Nasce nella CISL Viterbo “Terra-Viva”. Pira Giovanni Maria eletto Presidente Prov. Di Viterbo

Associazione di categoria in riferimento all’imprenditoria Agricola

NewTuscia – VITERBO – Riceviamo e pubblichiamo. Si chiama “Terra Viva” il nuovo soggetto che, ereditando l’esperienza del CAACOPAGRI – UGC, Unione Generale Coltivatori, e di Assolapa, rappresenterà dentro la Cisl il mondo dei produttori agricoli.

Terra Viva sarà una federazione alla quale potranno aderire tutti gli operatori del settore agricolo, ittico e agroalimentare, nonché lavoratori autonomi e soggetti in compartecipazione stagionale. “Vogliamo realizzare un grande soggetto sociale, forte e autorevole ai tavoli della rappresentanza dei produttori agricoli, capace di dare un rinnovato impulso alla progettualità e alle proposte per rispondere ai nuovi bisogni del mondo agricolo. Un soggetto che si muoverà in autonomia – spiegano Claudio Tomarelli e Fotunato Mannino – con lo scopo di rendersi protagonista nelle dinamiche di relazione e di confronto con le controparti pubbliche e private, una sfida che si ripromette di completare la filiera della rappresentanza agroalimentare, valorizzando il lavoro dei produttori associati dentro tutto il mondo della Cisl. Vogliamo contribuire a rilanciare nel mondo l’alta qualità delle produzioni del nostro territorio, sostenendo con promozioni ad hoc le eccellenze e tutti i gioielli dell’agricoltura della Tuscia.”

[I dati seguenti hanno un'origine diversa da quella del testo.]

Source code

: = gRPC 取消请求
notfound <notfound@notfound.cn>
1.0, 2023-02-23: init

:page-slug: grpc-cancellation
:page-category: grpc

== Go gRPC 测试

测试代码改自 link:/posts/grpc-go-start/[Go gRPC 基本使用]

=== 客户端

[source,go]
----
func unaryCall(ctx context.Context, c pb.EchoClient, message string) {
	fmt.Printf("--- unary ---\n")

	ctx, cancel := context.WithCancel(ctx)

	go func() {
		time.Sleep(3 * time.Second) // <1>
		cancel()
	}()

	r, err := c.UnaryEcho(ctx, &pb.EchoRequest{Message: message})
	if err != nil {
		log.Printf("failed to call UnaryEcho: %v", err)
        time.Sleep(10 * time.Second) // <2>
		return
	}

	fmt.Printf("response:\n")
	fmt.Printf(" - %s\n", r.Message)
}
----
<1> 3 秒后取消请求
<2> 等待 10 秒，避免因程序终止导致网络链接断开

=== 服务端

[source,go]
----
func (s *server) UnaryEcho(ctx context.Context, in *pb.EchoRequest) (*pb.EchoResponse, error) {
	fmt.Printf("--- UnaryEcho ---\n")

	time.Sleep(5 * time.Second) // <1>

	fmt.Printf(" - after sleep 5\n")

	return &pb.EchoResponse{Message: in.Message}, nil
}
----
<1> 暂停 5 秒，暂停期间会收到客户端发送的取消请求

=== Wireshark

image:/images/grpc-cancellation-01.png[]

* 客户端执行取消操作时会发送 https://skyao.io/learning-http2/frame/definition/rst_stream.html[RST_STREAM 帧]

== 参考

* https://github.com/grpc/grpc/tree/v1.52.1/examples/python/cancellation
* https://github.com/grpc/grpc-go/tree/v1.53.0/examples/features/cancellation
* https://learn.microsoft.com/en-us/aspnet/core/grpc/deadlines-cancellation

Sono pronto a spendermi con entusiasmo per il territorio – le parole del neoeletto Presidente Giovanni Maria Pira. 47 Anni, imprenditore nel settore zootecnico che guida insieme alla famiglia l’omonima azienda, attiva sul territorio da oltre mezzo secolo. Abbiamo di fronte un periodo difficile, come tremendo è stato quello alle nostre spalle – ha affermato Pira Giovanni, ora più che mai dobbiamo impegnarci a tracciare nuove traiettorie di futuro, guardando anche a tutte le tipologie colturali che possono diventare una chance per ricostruire il territorio agrario. Massimo impegno per i contratti di filiera e per lo snellimento della burocrazia: chi vuole investire deve essere agevolato non ostacolato. L’obiettivo del 2020 sarà ricostruire una rete nella Tuscia, attraverso la CISL ed ampliare i servizi agli associati dall’accesso al credito alle domande di acquisto terreno con ISMEA, ecc… Provengo dal mondo zootecnico – ha concluso Pira – il mio impegno sarà per tutti i settori dell’agricoltura della Tuscia, per dare valore alle produzioni primarie e per permettere una corretta gestione e sviluppo del territorio».